See pics 1 - 6 above.


Stewart


----------



## Chris1 (Dec 22, 2009)

haha, pobblebonk, what a funny name!! 

love the possum pix, do u feed them regularly?
i didnt know they could be so tame!!


----------



## mouse_has_faith (Dec 22, 2009)

Awesome photos! The possums are sooo cute.


----------



## trickedoutz31 (Dec 22, 2009)

thats the first time i have fed them they are 100% wild i was shocked i was able to scretch them on the head between the ears


----------



## redbellybite (Dec 22, 2009)

HA HA ...your game with that possum ..a mate of mine was feeding her live in resident one ...she loves all the fruit etc ...she still had fruit matter on her hands and the possum grabbed her fingers ,started licking then WHAM chomped down ...her fingers were chewed ...I nearly wet myself laughing when she showed me ,cause I did say it will get ya one day ..her response was NAHHH she loves me ......famous last words 

nice pics


----------



## Chris1 (Dec 22, 2009)

thats so cool tricked out!!
what a buzz!!
haha, hillarious RBB,....


----------



## billiemay (Dec 22, 2009)

Haha I think pobblebonk is the greatest name in the history of the universe.
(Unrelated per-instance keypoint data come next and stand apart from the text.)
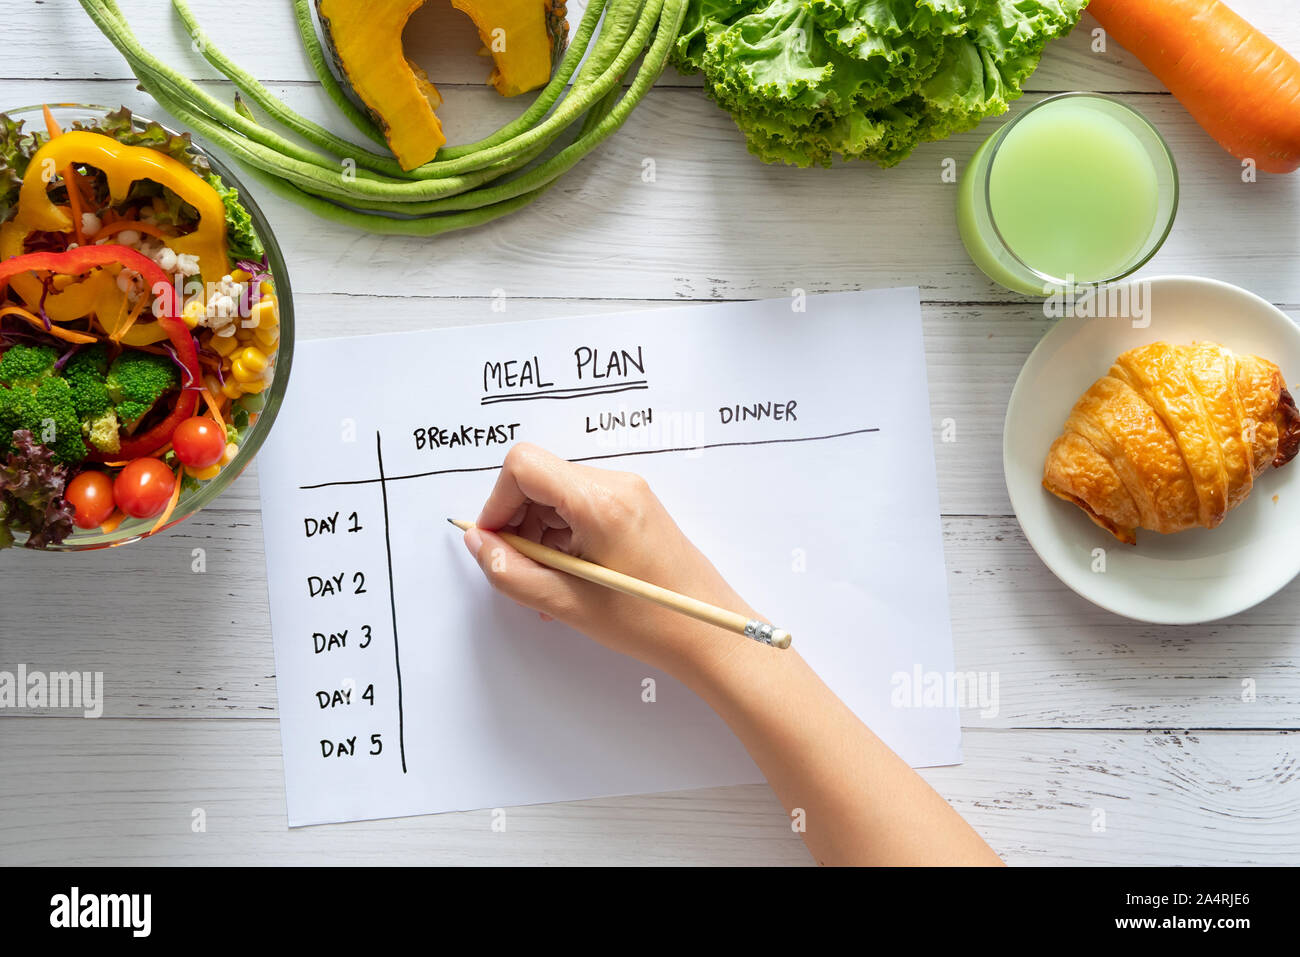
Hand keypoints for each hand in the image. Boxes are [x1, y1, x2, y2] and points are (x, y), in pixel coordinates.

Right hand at [462, 443, 762, 681]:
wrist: (711, 634)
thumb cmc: (651, 621)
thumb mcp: (567, 604)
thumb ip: (512, 571)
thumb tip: (479, 543)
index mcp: (601, 502)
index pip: (524, 466)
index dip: (498, 503)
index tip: (495, 542)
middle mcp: (617, 485)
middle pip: (540, 479)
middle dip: (518, 522)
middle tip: (522, 571)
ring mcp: (630, 493)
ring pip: (557, 494)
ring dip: (539, 534)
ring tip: (548, 584)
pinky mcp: (635, 507)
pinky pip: (581, 507)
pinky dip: (563, 536)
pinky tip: (569, 577)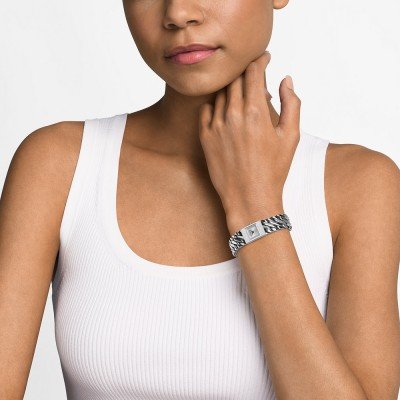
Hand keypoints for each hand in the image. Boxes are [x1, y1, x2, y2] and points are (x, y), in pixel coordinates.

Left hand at [198, 51, 300, 231]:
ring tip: (244, 99)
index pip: (253, 71)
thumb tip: (286, 79)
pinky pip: (206, 109)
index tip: (264, 58)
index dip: (259, 60)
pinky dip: (216, 104)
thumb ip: (291, 103)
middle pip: (235, 79)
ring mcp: (216, 126)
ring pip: (221, 93)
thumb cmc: (273, 170)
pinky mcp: (204, 137)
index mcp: (256, 112)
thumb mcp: (291, 137)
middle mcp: (233, 115)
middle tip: (255, 77)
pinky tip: (226, 111)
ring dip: (233, 89)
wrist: (249, 198)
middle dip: (246, 72)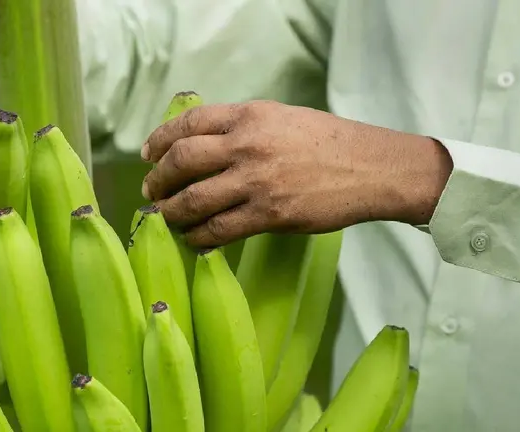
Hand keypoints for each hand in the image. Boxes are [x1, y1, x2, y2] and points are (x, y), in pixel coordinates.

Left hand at [141, 100, 452, 247]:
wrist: (372, 168)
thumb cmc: (330, 142)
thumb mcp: (283, 118)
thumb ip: (244, 127)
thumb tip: (205, 145)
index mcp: (249, 115)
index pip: (188, 122)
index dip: (160, 139)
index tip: (147, 154)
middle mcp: (247, 144)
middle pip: (181, 161)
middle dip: (157, 179)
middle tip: (150, 191)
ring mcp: (256, 181)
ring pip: (193, 200)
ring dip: (170, 212)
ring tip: (164, 218)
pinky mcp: (269, 215)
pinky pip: (218, 230)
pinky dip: (198, 237)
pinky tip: (193, 240)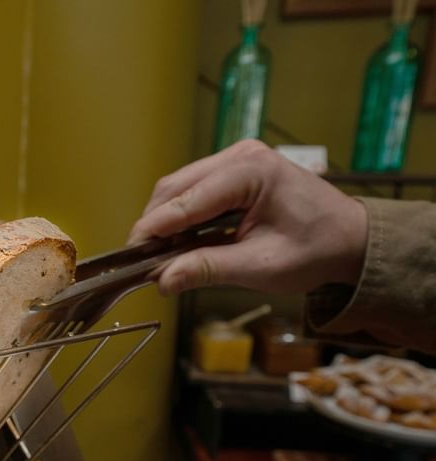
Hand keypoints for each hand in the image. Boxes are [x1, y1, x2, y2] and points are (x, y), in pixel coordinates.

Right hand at [128, 140, 367, 295]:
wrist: (352, 240)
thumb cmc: (318, 250)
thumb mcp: (262, 267)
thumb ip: (208, 269)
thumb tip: (163, 280)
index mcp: (251, 171)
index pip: (185, 200)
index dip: (153, 230)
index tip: (131, 257)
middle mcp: (240, 156)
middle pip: (174, 188)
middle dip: (154, 225)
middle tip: (142, 262)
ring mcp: (236, 160)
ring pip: (179, 188)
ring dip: (165, 221)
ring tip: (160, 256)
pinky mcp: (233, 172)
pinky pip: (193, 191)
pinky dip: (180, 217)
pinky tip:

Do they go "pooble... bonk"?


----------



## Poggle (Dec 22, 2009)

are the pobble bonks some form of relation to the "banjo frog"


----------



## dee4 (Dec 22, 2009)

reptilesDownUnder said:


> See pics 1 - 6 above.
> 
> 
> Stewart



Ahh yes, there now...


----------



## mouse_has_faith (Dec 23, 2009)

My opa has 2 at his house, they lie spread-eagle and are so unconcerned, you can literally reach out and touch them! I suppose most possums just aren't afraid of people.


----------